> _Task instructions_
Rewrite the text of the records with "Ambitious Travel" changed to "Bold Travel" and everything else kept as it is. Leave the pictures out of your answer.

> _Material supplied_
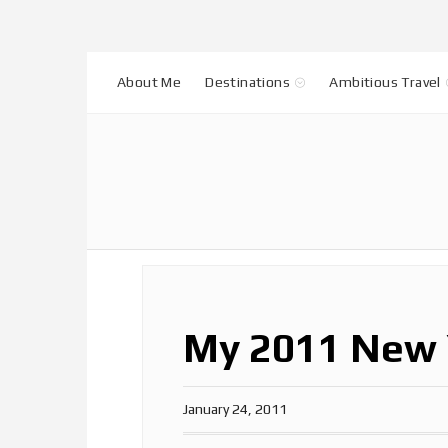
About Me
Destinations
Ambitious Travel
My 2011 New 
January 24, 2011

> _Exercise solution_
About Me
Destinations
Bold Travel
My 2011 New 
January 24, 2011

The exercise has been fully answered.